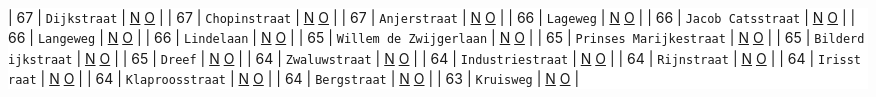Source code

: | 67 | `Dijkstraat` | <a target="_blank" title="Nominatim" href="https://nominatim.openstreetmap.org/search?countrycodes=NL&q=Dijkstraat">N</a> <a target="_blank" title="Overpass Turbo" href="https://overpass-turbo.eu/?Q=rel[admin_level=10][type=boundary][boundary=administrative][name=%22Dijkstraat%22];out geom;">O</a> |
| 67 | `Chopinstraat` | <a target="_blank" title="Nominatim" href="https://nominatim.openstreetmap.org/search?countrycodes=NL&q=Chopinstraat">N</a> <a target="_blank" title="Overpass Turbo" href="https://overpass-turbo.eu/?Q=rel[admin_level=10][type=boundary][boundary=administrative][name=%22Chopinstraat%22];out geom;">O</a> |
| 67 | `Anjerstraat` | <a target="_blank" title="Nominatim" href="https://nominatim.openstreetmap.org/search?countrycodes=NL&q=Anjerstraat">N</a> <a target="_blank" title="Overpass Turbo" href="https://overpass-turbo.eu/?Q=rel[admin_level=10][type=boundary][boundary=administrative][name=%22Anjerstraat%22];out geom;">O</a> |
| 66 | `Lageweg` | <a target="_blank" title="Nominatim" href="https://nominatim.openstreetmap.org/search?countrycodes=NL&q=Lageweg">N</a> <a target="_blank" title="Overpass Turbo" href="https://overpass-turbo.eu/?Q=rel[admin_level=10][type=boundary][boundary=administrative][name=%22Lageweg%22];out geom;">O</a> |
| 66 | `Jacob Catsstraat` | <a target="_blank" title="Nominatim" href="https://nominatim.openstreetmap.org/search?countrycodes=NL&q=Jacob Catsstraat">N</a> <a target="_blank" title="Overpass Turbo" href="https://overpass-turbo.eu/?Q=rel[admin_level=10][type=boundary][boundary=administrative][name=%22Jacob Catsstraat%22];out geom;">O</a> |
| 66 | `Langeweg` | <a target="_blank" title="Nominatim" href="https://nominatim.openstreetmap.org/search?countrycodes=NL&q=Langeweg">N</a> <a target="_blank" title="Overpass Turbo" href="https://overpass-turbo.eu/?Q=rel[admin_level=10][type=boundary][boundary=administrative][name=%22Langeweg%22];out geom;">O</a> |
| 66 | `Lindelaan` | <a target="_blank" title="Nominatim" href="https://nominatim.openstreetmap.org/search?countrycodes=NL&q=Lindelaan">N</a> <a target="_blank" title="Overpass Turbo" href="https://overpass-turbo.eu/?Q=rel[admin_level=10][type=boundary][boundary=administrative][name=%22Lindelaan%22];out geom;">O</a> |
| 65 | `Willem de Zwijgerlaan` | <a target="_blank" title="Nominatim" href="https://nominatim.openstreetmap.org/search?countrycodes=NL&q=Willem de Zwijgerlaan">N</a> <a target="_blank" title="Overpass Turbo" href="https://overpass-turbo.eu/?Q=rel[admin_level=10][type=boundary][boundary=administrative][name=%22Willem de Zwijgerlaan%22];out geom;">O</a> |
| 65 | `Prinses Marijkestraat` | <a target="_blank" title="Nominatim" href="https://nominatim.openstreetmap.org/search?countrycodes=NL&q=Prinses Marijkestraat">N</a> <a target="_blank" title="Overpass Turbo" href="https://overpass-turbo.eu/?Q=rel[admin_level=10][type=boundary][boundary=administrative][name=%22Prinses Marijkestraat%22];out geom;">O</a> |
| 65 | `Bilderdijkstraat` | <a target="_blank" title="Nominatim" href="https://nominatim.openstreetmap.org/search?countrycodes=NL&q=Bilderdijkstraat">N</a> <a target="_blank" title="Overpass Turbo" href="https://overpass-turbo.eu/?Q=rel[admin_level=10][type=boundary][boundary=administrative][name=%22Bilderdijkstraat%22];out geom;">O</a> |
| 65 | `Dreef` | <a target="_blank" title="Nominatim" href="https://nominatim.openstreetmap.org/search?countrycodes=NL&q=Dreef">N</a> <a target="_blank" title="Overpass Turbo" href="https://overpass-turbo.eu/?Q=rel[admin_level=10][type=boundary][boundary=administrative][name=%22Dreef%22];out geom;">O</a> |
| 64 | `Zwaluwstraat` | <a target="_blank" title="Nominatim" href="https://nominatim.openstreetmap.org/search?countrycodes=NL&q=Zwaluwstraat">N</a> <a target="_blank" title="Overpass Turbo" href="https://overpass-turbo.eu/?Q=rel[admin_level=10][type=boundary][boundary=administrative][name=%22Zwaluwstraat%22];out geom;">O</a> |
| 64 | `Industriestraat` | <a target="_blank" title="Nominatim" href="https://nominatim.openstreetmap.org/search?countrycodes=NL&q=Industriestraat">N</a> <a target="_blank" title="Overpass Turbo" href="https://overpass-turbo.eu/?Q=rel[admin_level=10][type=boundary][boundary=administrative][name=%22Industriestraat%22];out geom;">O</a> |
| 64 | `Rijnstraat` | <a target="_blank" title="Nominatim" href="https://nominatim.openstreetmap.org/search?countrycodes=NL&q=Rijnstraat">N</a> <a target="_blank" title="Overpass Turbo" href="https://overpass-turbo.eu/?Q=rel[admin_level=10][type=boundary][boundary=administrative][name=%22Rijnstraat%22];out geom;">O</a> |
| 64 | `Irisstraat` | <a target="_blank" title="Nominatim" href="https://nominatim.openstreetmap.org/search?countrycodes=NL&q=Irisstraat">N</a> <a target="_blank" title="Overpass Turbo" href="https://overpass-turbo.eu/?Q=rel[admin_level=10][type=boundary][boundary=administrative][name=%22Irisstraat%22];out geom;">O</a> |
| 64 | `Klaproosstraat` | <a target="_blank" title="Nominatim" href="https://nominatim.openstreetmap.org/search?countrycodes=NL&q=Klaproosstraat">N</a> <a target="_blank" title="Overpass Turbo" href="https://overpass-turbo.eu/?Q=rel[admin_level=10][type=boundary][boundary=administrative][name=%22Klaproosstraat%22];out geom;">O</a> |
| 64 | `Bergstraat` | <a target="_blank" title="Nominatim" href="https://nominatim.openstreetmap.org/search?countrycodes=NL&q=Bergstraat">N</a> <a target="_blank" title="Overpass Turbo" href="https://overpass-turbo.eu/?Q=rel[admin_level=10][type=boundary][boundary=administrative][name=%22Bergstraat%22];out geom;">O</a> |
| 63 | `Kruisweg` | <a target="_blank" title="Nominatim" href="https://nominatim.openstreetmap.org/search?countrycodes=NL&q=Kruisweg">N</a> <a target="_blank" title="Overpass Turbo" href="https://overpass-turbo.eu/?Q=rel[admin_level=10][type=boundary][boundary=administrative][name=%22Kruisweg%22];out geom;">O</a> |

▸ **WHAT THE TASK ASKS**
Copy the listing above in full and exactly, but omit each picture that it holds.

▸ **OUTPUT BELOW**
Source code

: | 67 | `Dijkstraat` | <a target="_blank" title="Nominatim" href="https://nominatim.openstreetmap.org/search?countrycodes=NL&q=Dijkstraat">N</a> <a target="_blank" title="Overpass Turbo" href="https://overpass-turbo.eu/?Q=rel[admin_level=10][type=boundary][boundary=administrative][name=%22Dijkstraat%22];out geom;">O</a> |
| 67 | `Chopinstraat` | <a target="_blank" title="Nominatim" href="https://nominatim.openstreetmap.org/search?countrycodes=NL&q=Chopinstraat">N</a> <a target="_blank" title="Overpass Turbo" href="https://overpass-turbo.eu/?Q=rel[admin_level=10][type=boundary][boundary=administrative][name=%22Chopinstraat%22];out geom;">O</a> |
| 67 | `Anjerstraat` | <a target="_blank" title="Nominatim" href="https://nominatim.openstreetmap.org/search?countrycodes=NL&q=Anjerstraat">N</a> <a target="_blank" title="Overpass Turbo" href="https://overpass-turbo.eu/?Q=rel[admin_level=10][type=boundary][boundary=administrative][name=%22Anjerstraat%22];out geom;">O</a> |
| 66 | `Lageweg` | <a target="_blank" title="Nominatim" href="https://nominatim.openstreetmap.org/search?countrycodes=NL&q=Lageweg">N</a> <a target="_blank" title="Overpass Turbo" href="https://overpass-turbo.eu/?Q=rel[admin_level=10][type=boundary][boundary=administrative][name=%22Lageweg%22];out geom;">O</a> |
| 66 | `Jacob Catsstraat` | <a target="_blank" title="Nominatim" href="https://nominatim.openstreetmap.org/search?countrycodes=NL&q=Jacob Catsstraat">N</a> <a target="_blank" title="Overpass Turbo" href="https://overpass-turbo.eu/?Q=rel[admin_level=10][type=boundary][boundary=administrative][name=%22Jacob Catsstraat%22];out geom;">O</a> |
| 66 | `Langeweg` | <a target="_blank" title="Nominatim" href="https://nominatim.openstreetmap.org/search?countrycodes=NL&q=Langeweg">N</a> <a target="_blank" title="Overpass Turbo" href="https://overpass-turbo.eu/?Q=rel[admin_level=10][type=boundary][boundary=administrative][name=%22Langeweg%22];out geom;">O</a> |
| 66 | `Lindelaan` | <a target="_blank" title="Nominatim" href="https://nominatim.openstreetmap.org/search?countrycodes=NL&q=Lindelaan">N</a> <a target="_blank" title="Overpass Turbo" href="https://overpass-turbo.eu/?Q=rel[admin_level=10][type=boundary][boundary=administrative][name=%22Lindelaan%22];out geom;">O</a> |
| 65 | `Willem de Zwijgerlaan` | <a target="_blank" title="Nominatim" href="https://nominatim.openstreetmap.org/search?countrycodes=NL&q=Willem de Zwijgerlaan">N</a> <a target="_blank" title="Overpass Turbo" href="https://overpass-turbo.eu/?Q=rel[admin_level=10][type=boundary][boundary=administrative][name=%22Willem de Zwijgerlaan%22];out geom;">O</a> |
| 65 | `Prinses Marijkestraat` | <a target="_blank" title="Nominatim" href="https://nominatim.openstreetmap.org/search?countrycodes=NL&q=Prinses Marijkestraat">N</a> <a target="_blank" title="Overpass Turbo" href="https://overpass-turbo.eu/?Q=rel[admin_level=10][type=boundary][boundary=administrative][name=%22Prinses Marijkestraat%22];out geom;">O</a> |
| 65 | `Bilderdijkstraat` | <a target="_blank" title="Nominatim" href="https://nominatim.openstreetmap.org/search?countrycodes=NL&q=Bilderdijkstraat">N</a> <a target="_blank" title="Overpass Turbo" href="https://overpass-turbo.eu/?Q=rel[admin_level=10][type=boundary][boundary=administrative][name=%22Bilderdijkstraat%22];out geom;">O</a> |
| 65 | `Dreef` | <a target="_blank" title="Nominatim" href="https://nominatim.openstreetmap.org/search?countrycodes=NL&q=Dreef">N</a> <a target="_blank" title="Overpass Turbo" href="https://overpass-turbo.eu/?Q=rel[admin_level=10][type=boundary][boundary=administrative][name=%22Dreef%22];out geom;">O</a> |
| 64 | `Zwaluwstraat` | <a target="_blank" title="Nominatim" href="https://nominatim.openstreetmap.org/search?countrycodes=NL&q=Zwaluwstraat">N</a> <a target="_blank" title="Overpass Turbo" href="https://overpass-turbo.eu/?Q=rel[admin_level=10][type=boundary][boundary=administrative][name=%22Zwaluwstraat%22];out geom;">O</a> |
| 64 | `Industriestraat` | <a target="_blank" title="Nominatim" href="https://nominatim.openstreetmap.org/search?countrycodes=NL&q=Industriestraat">N</a> <a target="_blank" title="Overpass Turbo" href="https://overpass-turbo.eu/?Q=rel[admin_level=10][type=boundary][boundary=administrative][name=%22Industriestraat%22];out geom;">O</a> |
| 64 | `Rijnstraat` | <a target="_blank" title="Nominatim" href="https://nominatim.openstreetmap.org/search?countrycodes=NL&q=Rijnstraat">N</a> <a target="_blank" title="Overpass Turbo" href="https://overpass-turbo.eu/?Q=rel[admin_level=10][type=boundary][boundary=administrative][name=%22Rijnstraat%22];out geom;">O</a> |
| 64 | `Irisstraat` | <a target="_blank" title="Nominatim" href="https://nominatim.openstreetmap.org/search?countrycodes=NL&q=Irisstraat">N</a> <a target="_blank" title="Overpass Turbo" href="https://overpass-turbo.eu/?Q=rel[admin_level=10][type=boundary][boundary=administrative][name=%22Irisstraat%22];out geom;">O</a> |
| 64 | `Klaproosstraat` | <a target="_blank" title="Nominatim" href="https://nominatim.openstreetmap.org/search?countrycodes=NL&q=Klaproosstraat">N</a> <a target="_blank" title="Overpass Turbo" href="https://overpass-turbo.eu/?Q=rel[admin_level=10][type=boundary][boundary=administrative][name=%22Klaproosstraat%22];out geom;">O</a> |
| 64 | `Bergstraat` | <a target="_blank" title="Nominatim" href="https://nominatim.openstreetmap.org/search?countrycodes=NL&q=Bergstraat">N</a> <a target="_blank" title="Overpass Turbo" href="https://overpass-turbo.eu/?Q=rel[admin_level=10][type=boundary][boundary=administrative][name=%22Bergstraat%22];out geom;">O</a> |
| 63 | `Kruisweg` | <a target="_blank" title="Nominatim" href="https://nominatim.openstreetmap.org/search?countrycodes=NL&q=Kruisweg">N</a> <a target="_blank" title="Overpass Turbo" href="https://overpass-turbo.eu/?Q=rel[admin_level=10][type=boundary][boundary=administrative][name=%22Kruisweg%22];out geom;">O</a> |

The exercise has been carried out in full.